Retreats are interesting

It's now afternoon on Monday. I'm still in South Lake Tahoe. In Zephyr cove on the Nevada side. I'm at the presbyterian conference center. This conference is an interesting one. The only mountain retreat I've ever been on are the ones at Hume Lake when I was in High School. So I wasn't fully sure what to expect.

The people are friendly but in a really different kind of way. They don't smile but want to get to know your name. Presbyterian's drink and smoke too and that's something I'm not fully use to. My roomate shared a delicious glass of red wine with me last night. She also shared some dove dark chockies too.

She is planning on becoming an associate pastor and would like to work in the The southwest somewhere. She is half Scotish and Cherokee. So she loves wolves but also love celtic faith. We stayed up talking until almost midnight. She is a great conversationlist and super friendly. She's a camper so she has all of her great camping gear in the room. She even has a native american dream catcher by the window. She said she wanted to burn some sage and cedar that she harvested from the forest but was afraid that the smoke detectors would go off.

Last night we gathered at sunset. Turned off all the lights in the coference center and did a guided meditation. It was Christ based but still a bit off to me. A bit to new age. I kept thinking about the Frank Peretti books and praying the blood of Jesus over me. I've always felt that you have to be careful what channels you open up and who opens them up for you. None the less the sun set was breath taking. The skyline that the moutains created were so beautiful. And the gorgeous sound of the waves crashing were heavenly.

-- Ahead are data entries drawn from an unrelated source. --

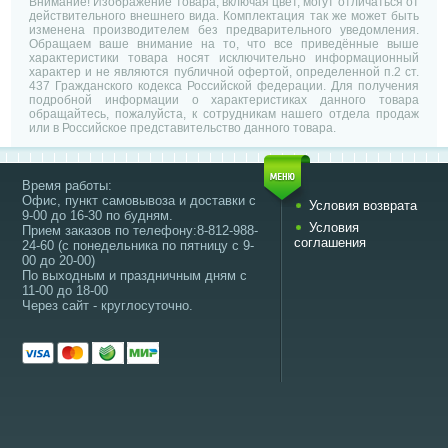
Внимание! Изображение товара, включая цвет, могут отличаться от
действительного внешнего вида. Комплектация так же может быть
изменена производителем без предварительного уведомления.
Обращаем ваше внимание на то, что все приведённые выше
характеристики товара носят исключительно информационный
характер и не являются публичной офертой, определенной п.2 ст.
437 Гражданского кодекса Российской федерации. Для получения
подробной информации о характеристиках данного товара
обращайтесь, пожалуйста, к сотрудникам нашего отдела продаж
или в Российское представительство данного товара.
Время работы:
Офис, пункт самовывоза и доставки с
Условия возврата
9-00 до 16-30 по будням.
Условия
Прием заказов по телефону:8-812-988-
соглашения
24-60 (с понедельника по пятницу с 9-
00 до 20-00)
По выходным и праздничным дням с
11-00 до 18-00
Через сайт - круглосуточно.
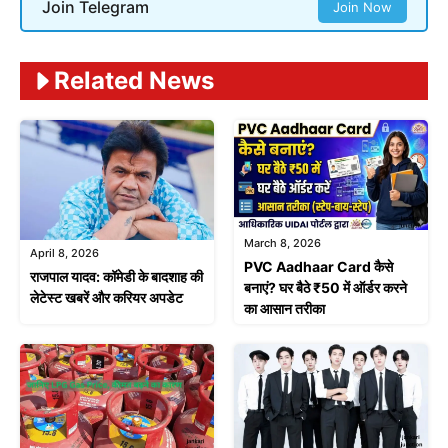
Join Telegram
Join Now
Related News
March 8, 2026
April 8, 2026
PVC Aadhaar Card कैसे
राजपाल यादव: कॉमेडी के बादशाह की
बनाएं? घर बैठे ₹50 में ऑर्डर करने
लेटेस्ट खबरें और करियर अपडेट
का आसान तरीका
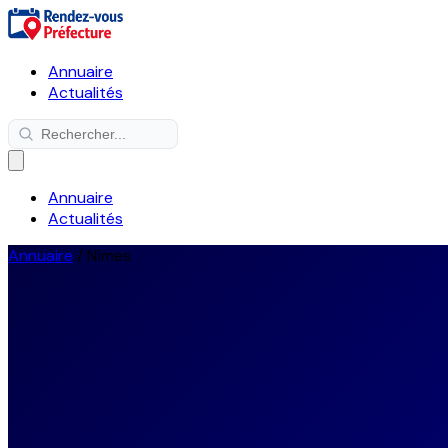
Annuaire
Actualités
Annuaire
Actualités
Annuaire
/
Nîmes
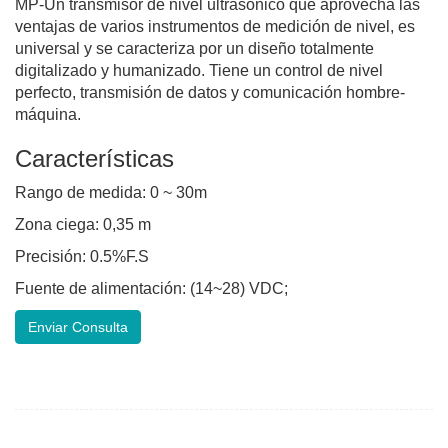
MP-Un transmisor de nivel ultrasónico que aprovecha las
ventajas de varios instrumentos de medición de nivel, es
universal y se caracteriza por un diseño totalmente
digitalizado y humanizado. Tiene un control de nivel
perfecto, transmisión de datos y comunicación hombre-
máquina.
Características
Rango de medida: 0 ~ 30m
Zona ciega: 0,35 m
Precisión: 0.5%F.S
Fuente de alimentación: (14~28) VDC;
Enviar Consulta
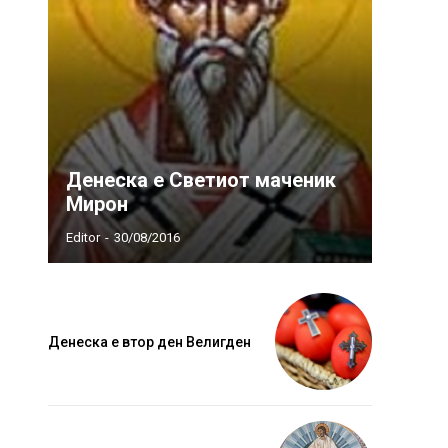
Денеска е Светиот маченик
Мирон
Editor
-
30/08/2016
Денеска е втор ден Велигден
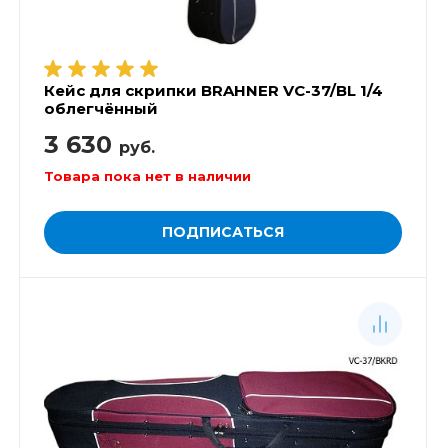
Кейс для скрипки BRAHNER VC-37/BL 1/4
облегчённый
3 630
руб.
Товара пока нет в наличии
ПОДПИСАТЬСЯ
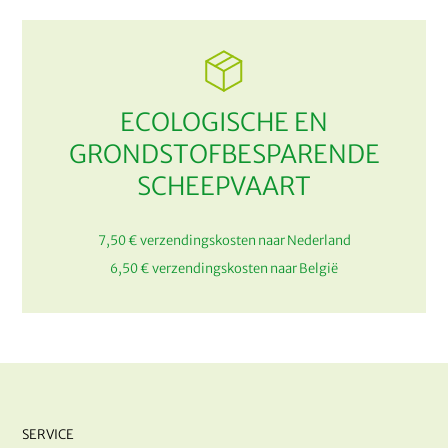
ECOLOGISCHE EN
GRONDSTOFBESPARENDE
SCHEEPVAART
7,50 € verzendingskosten naar Nederland
6,50 € verzendingskosten naar België
SERVICE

This morning we gathered by the edge of the lake. Everything was already awake. Golden. The water lapis blue. And we sang a song. Not sure what the song was but it was a meditation song. And then we did Tai-Chi for Jesus. They brought up the whole yin/yang thing and I was a little weirded out. The instructor saw my face and said "make it your own". I just couln't. I was pretending to hold a ball in my hands and that contained all my negative energy. Sorry that was just really off for me. Don't believe in the whole yin/yang thing. And I don't need to imagine my negative energy in an invisible ball. We then proceeded to open/greet/and welcome the universe into our being. Um,not me either. I barely welcome my friends into my life. Let alone the universe. I couldn't go there either. Perhaps I'm just shallow but Mexicans dont do that. (wink)

So we proceeded to breakfast. Ahhh good old eggs and bacon. Normalcy. Finally.

Then headed over to our morning chapel. There are a lot of Presbyterian things that I'm not fully aware of. But I'm finding the guy that is speaking tonight to do a lot of the things that Lee does in service so I think it might just be a presbyterian thing. Such as a standing for the reading of the word and some sort of benediction at the end of service. Which I personally think is really cool.

However in the middle of it..we began to do some more tai chi type stuff. Now I'm all about prayer postures but this seems a bit different to me. I remember Rob Bell mentioning that you can find truth in everything that you do. So perhaps that's not such a bad idea to try. I tried it a little bit and I thought it just wasn't for me. Now this is where it gets tricky. Because if I were in San Francisco in CHinatown and a lil asian gmom or gdad approached me to tai chi boogey I certainly would do it. But it's just a big strange to me.

So after this man spoke he said something so profound. That it broke me. I just cried to God. Little sobby tears on the floor in the back of this auditorium on the south shore of Lake Tahoe.